3. Data quality in PIAAC – International standards and national procedures
Mr Markus Bönisch (Statistics Austria)
The Programme for the International Assessment of Adult Competencies (PIAAC) is an international OECD survey that compares key competencies of adults (16-65 years) in 33 countries. In order to obtain high quality data and to ensure comparability between the participating countries, the international PIAAC Consortium produced an elaborate set of standards and guidelines for almost all aspects of the national implementation. In Austria, a comprehensive set of procedures was put in place for the PIAAC fieldwork. Some of the international requirements for data collection were not reasonable within the national context and required certain adaptations to accomplish a successful fieldwork. The following fieldwork procedures will be discussed:
• Sampling (person registry VS household sample)
• Interviewer payment, -motiviation and support
• Respondent motivation and incentives
• Quality control and validation
o Data checks
o Validation by phone
o Validation by registry data
The paper will talk about PIAAC and its methodological background, describe key fieldwork measures in Austria and discuss how specific measures relate to international data collection standards. Reflecting on this national experience, some of the possibilities and limitations of national compliance to international standards will be discussed.

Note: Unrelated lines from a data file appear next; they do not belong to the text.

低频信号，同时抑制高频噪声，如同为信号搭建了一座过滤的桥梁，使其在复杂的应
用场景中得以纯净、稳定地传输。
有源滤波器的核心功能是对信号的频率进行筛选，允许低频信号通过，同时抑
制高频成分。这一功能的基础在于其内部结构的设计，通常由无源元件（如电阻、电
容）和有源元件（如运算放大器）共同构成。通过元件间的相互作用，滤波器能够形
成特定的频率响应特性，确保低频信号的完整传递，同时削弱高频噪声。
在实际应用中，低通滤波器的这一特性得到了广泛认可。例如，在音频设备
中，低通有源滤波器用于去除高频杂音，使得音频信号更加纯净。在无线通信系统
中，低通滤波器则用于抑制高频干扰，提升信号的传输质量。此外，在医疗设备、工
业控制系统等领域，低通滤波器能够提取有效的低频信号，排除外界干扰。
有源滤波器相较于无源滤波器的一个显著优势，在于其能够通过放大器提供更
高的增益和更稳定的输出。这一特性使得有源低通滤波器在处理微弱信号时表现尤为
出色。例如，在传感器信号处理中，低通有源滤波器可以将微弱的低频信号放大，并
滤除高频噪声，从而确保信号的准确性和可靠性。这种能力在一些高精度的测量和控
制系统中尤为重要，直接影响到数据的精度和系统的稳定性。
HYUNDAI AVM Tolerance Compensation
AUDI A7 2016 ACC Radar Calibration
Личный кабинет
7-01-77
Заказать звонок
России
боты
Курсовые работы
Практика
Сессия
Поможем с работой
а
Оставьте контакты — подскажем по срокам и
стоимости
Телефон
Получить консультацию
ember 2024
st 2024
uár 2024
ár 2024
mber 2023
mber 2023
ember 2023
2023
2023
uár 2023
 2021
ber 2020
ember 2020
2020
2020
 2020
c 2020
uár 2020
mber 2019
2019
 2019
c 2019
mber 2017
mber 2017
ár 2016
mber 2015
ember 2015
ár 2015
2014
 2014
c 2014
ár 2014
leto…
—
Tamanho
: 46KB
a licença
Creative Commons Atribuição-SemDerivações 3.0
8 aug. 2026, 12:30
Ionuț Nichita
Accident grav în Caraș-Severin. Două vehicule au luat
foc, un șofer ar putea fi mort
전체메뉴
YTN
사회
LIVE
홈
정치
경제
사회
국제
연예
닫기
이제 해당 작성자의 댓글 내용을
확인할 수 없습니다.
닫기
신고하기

Furthermore the multidimensional assessment of quality in PIAAC (Response Rate, Non-Response-Bias, compliance with technical standards and guidelines) will be discussed and related to national contexts. The experience of PIAAC shows relevant quality problems in two countries (Greece, Russian Federation), mostly due to interviewers or survey organizations simplifying their tasks with different methods (e.g. faking interviews). The conclusions will discuss still open issues regarding data quality in cross-national surveys (translation, cross cultural differences, sampling/weighting) and the balance between international standards for comparability and the degree of freedom to reconcile national differences.
4. Fabricated Interviews in Survey Research
Professor Jörg Blasius (University of Bonn)
The quality of survey data is a function of the three levels of actors involved in survey projects: the respondents, the interviewers, and the employees of the survey research organisations. I argue that task simplification dynamics can occur at each of these levels and the effect of such task simplifications is a reduction of the data quality. The precise form of task simplification differs at the three levels. For respondents, it might take the form of utilizing only specific parts of the available response options; for interviewers, it can take the form of asking primarily the demographic questions and fabricating plausible responses for the remainder; for employees of research institutes, it can take the form of near-duplication of entire questionnaires. Thereby, data fabrication by interviewers as well as by employees is clearly more common than most researchers would expect.
In this paper, I concentrate on the differentiation between respondents simplifying their tasks, in the literature often referred to as “strong satisficing” (e.g., respondents applying straight-lining among a large set of items), and interviewers fabricating (parts of) their interviews. In contrast to the relevant literature, I will show that at least in some countries simplification is mainly performed by the interviewers and not by the respondents. For this purpose, I use data from the European Social Survey.